Es ist ein klassisches russisches Märchenballett aus dem 19. Jahrhundert. Russische Beamte wählten es wahrscheinlich, um eine Wiedergeburt des Theaters mit traditioneller russischer Kultur zu symbolisieren und es als positive kulturelle Wiederherstellung darzustellen. Kritiker sehen darin eine unverhohlene politische Aussage der Russifizierung.



5 Wer kritisiert dies und was sagen sie?

Ukrainische Beamte, Überlebende, internationale Menschenrechtsgruppen und Kulturbeobachter kritisieren es. Sie nennen es eine zutiefst taktlose Handlung des "Gedächtniswaschens", die die Opfer missachtet und Teil einer breiteren Kampagne zur Unterdrückung der ukrainischen Identität in besetzten Gebieten ist.



6 Ist der Wiederaufbau eines zerstörten Theaters nicht eine gute Sache?

Das physische Wiederaufbauen eines Gebäudes kann neutral sein, aber der Kontext ist entscheidend.

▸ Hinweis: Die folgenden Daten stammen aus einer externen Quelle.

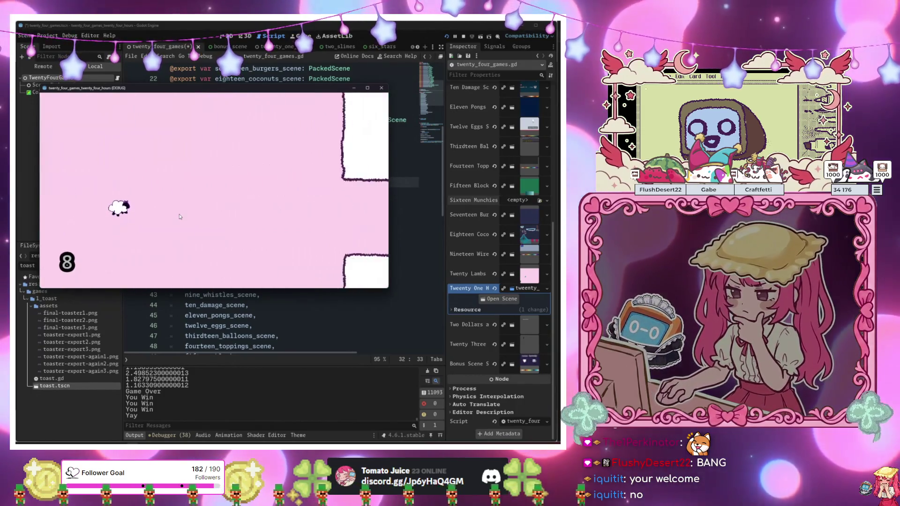
left_click(180, 216)
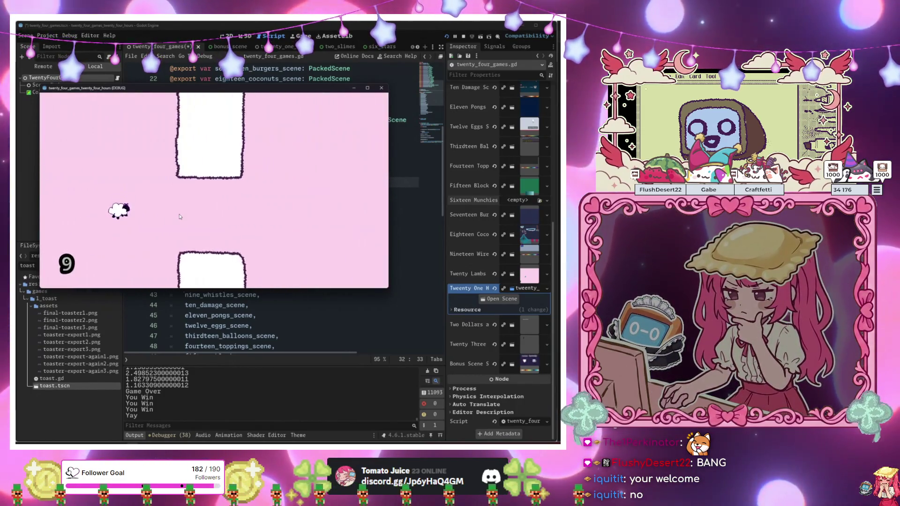
left_click(180, 217)
left_click(180, 216)
left_click(180, 216)
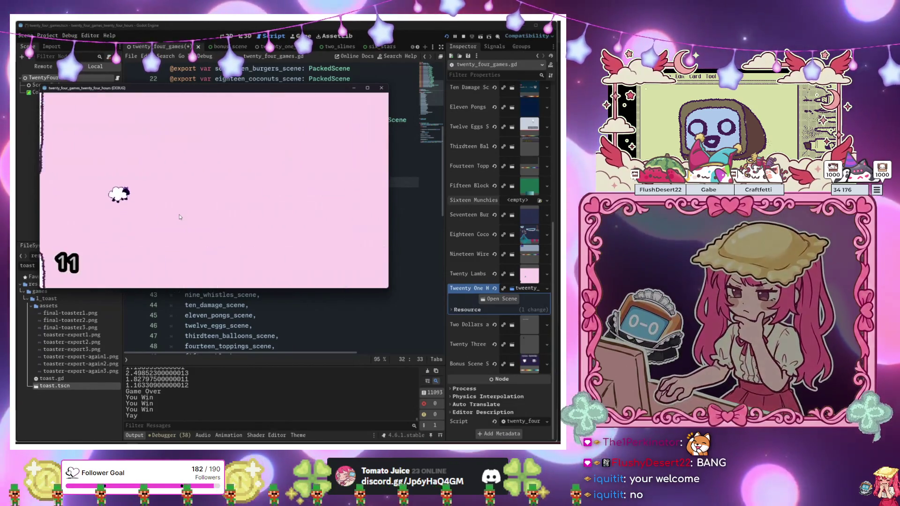
left_click(180, 217)
left_click(179, 216)
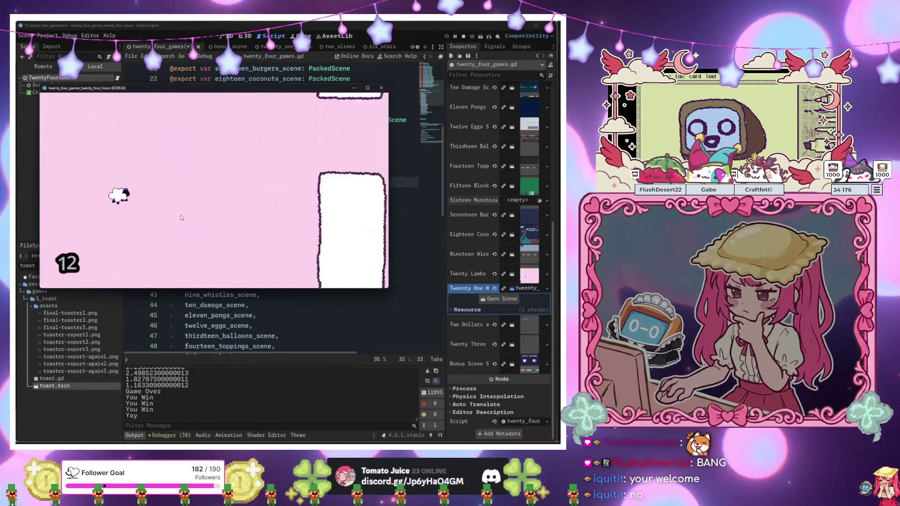
left_click(179, 217)
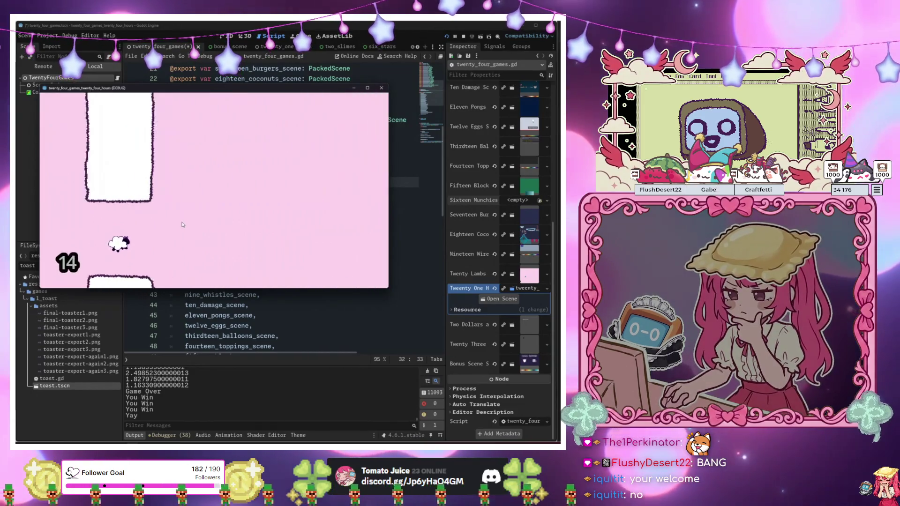
left_click(183, 224)
left_click(183, 226)
left_click(183, 227)
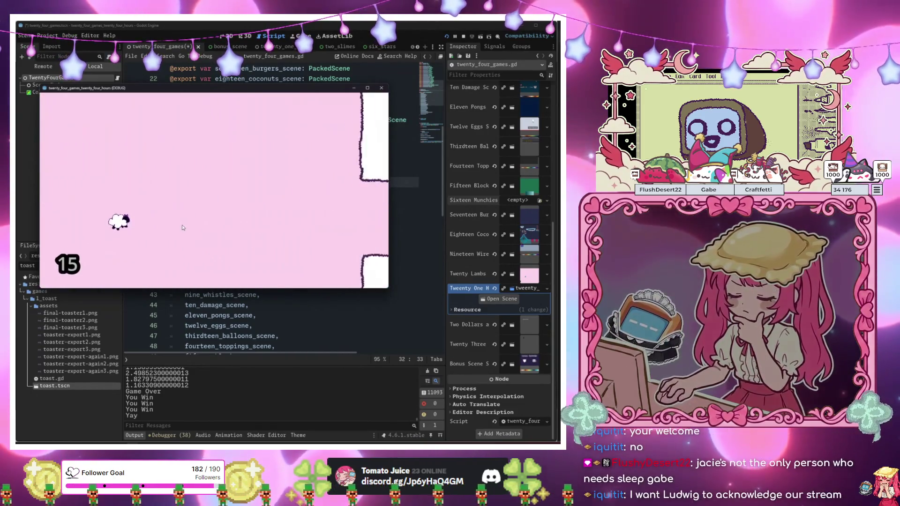
left_click(183, 228)
left_click(182, 228)
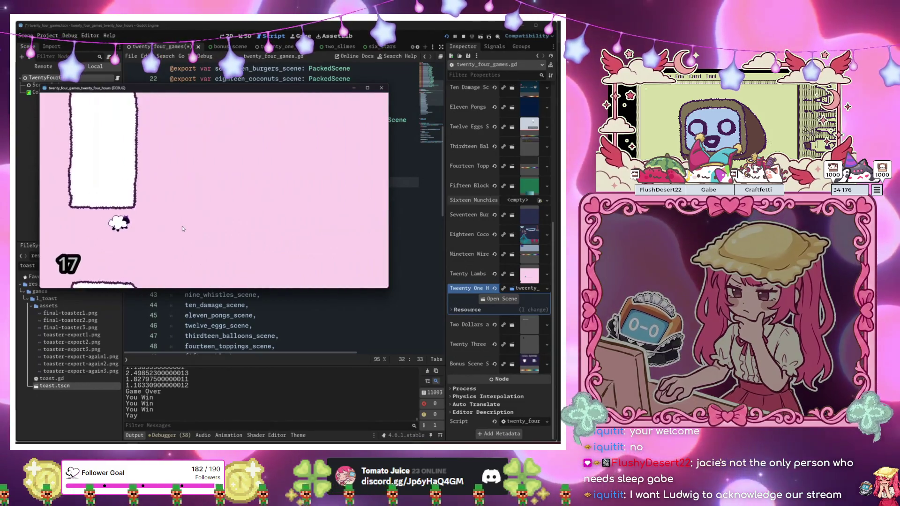
left_click(183, 229)
left_click(183, 230)
left_click(183, 230)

Die Kontroverse ergibt sich daraus, wer es tut, wie sie die Vergangenheit darstellen und welchen kulturellen Inhalt sie einführen.



7 Was ist "Gedächtniswaschen" oder kulturelle Auslöschung?

Diese Begriffe beschreiben den Prozess, bei dem eine Besatzungsmacht gezielt kulturelle Symbole eines eroberten Volkes zerstört oder umwidmet, um sie durch eigene Narrative und Identität zu ersetzen und so das historische Gedächtnis der lokalen Bevölkerung effektiv auszulöschen.